So easy to say, so hard to do. Seriously, working on one's self, is probably the hardest thing that can be done. That's why it is impressive to see a well-balanced confident person.


----------



## ocotillo (Oct 17, 2011)

ScaredandUnsure said:


> Probably some very worthless feeling women who think they deserve the worst of the worst. I'd go as far to say that most, if not all of those women are mentally ill.


It's definitely a mental illness.

I wonder if its cause is a lack of self esteem or a disconnection from reality? Consider vampire stories for example. It wasn't men who made Anne Rice and Stephanie Meyer best selling authors, it was women. 

The male vampire protagonist is usually extraordinarily handsome and/or wealthy, but he's also a creature that violently kills most of the women he comes into contact with. Even as a fantasy, what's the attraction in that? Is it the desire to be the special one that he falls in love with and doesn't kill? I can't wrap my mind around it. 

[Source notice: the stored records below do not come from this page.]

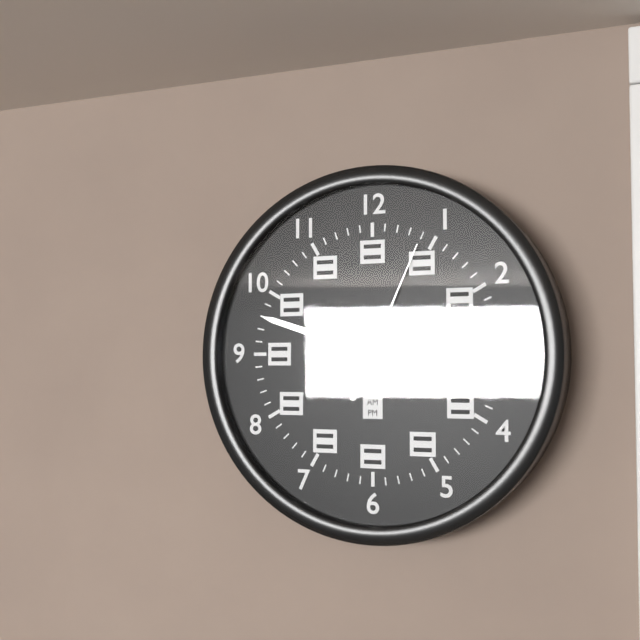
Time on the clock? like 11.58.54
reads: 2.48.04
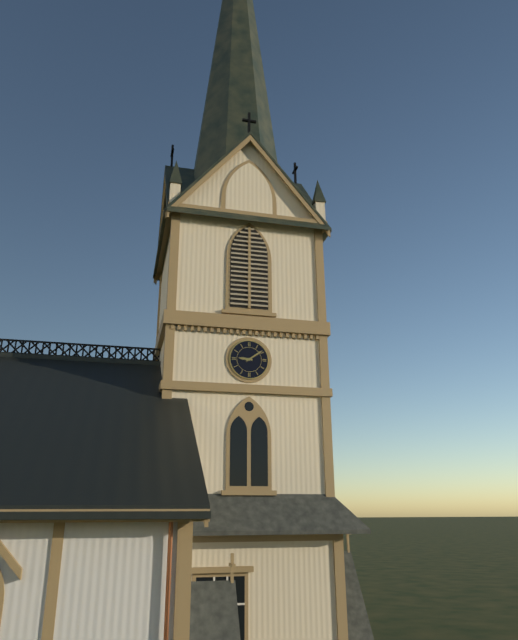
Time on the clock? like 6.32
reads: 9.09
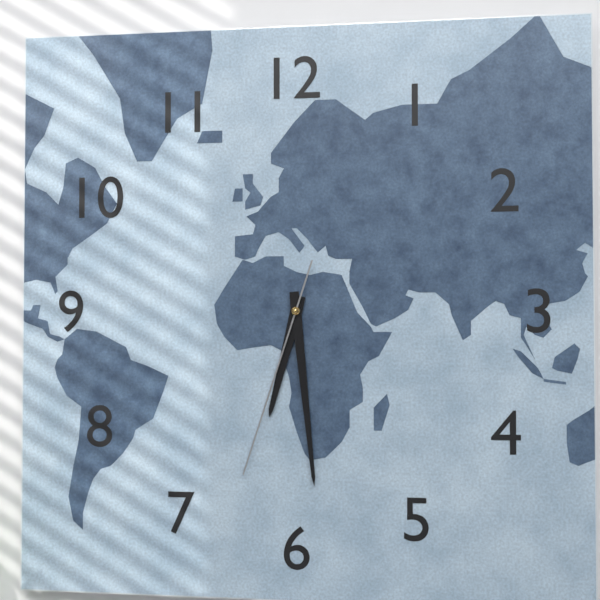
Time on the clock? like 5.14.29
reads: 6.29.33
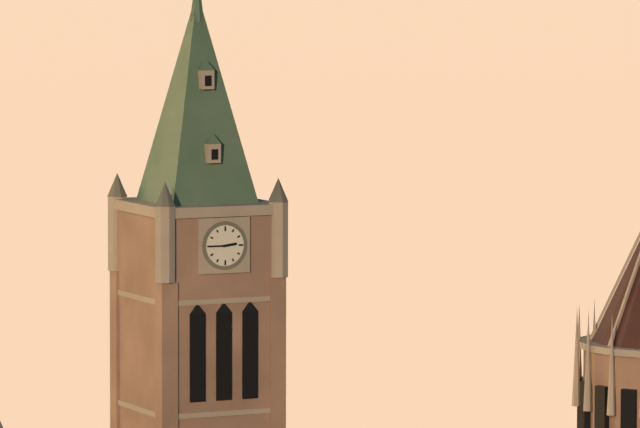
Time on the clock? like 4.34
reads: 2.45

At any rate, I think this does tie back into the perception that the so-called Alpha has a streak of bastard in him.


----------



## SimplyAmorous (Nov 25, 2009)

Shadow_Nirvana said:


> I think a lot of the hate for the whole "alpha-beta" topic comes from the thought that *alpha is good*, *beta is bad* and a person is only alpha or beta. World isn't black and white like that.


 Exactly how I feel.... and very strongly at that. 



> No, alpha isn't inherently good. It is about confidence and leading. It breeds attraction.
> No, beta isn't inherently bad. It is about humbleness and hardwork. It breeds bonding.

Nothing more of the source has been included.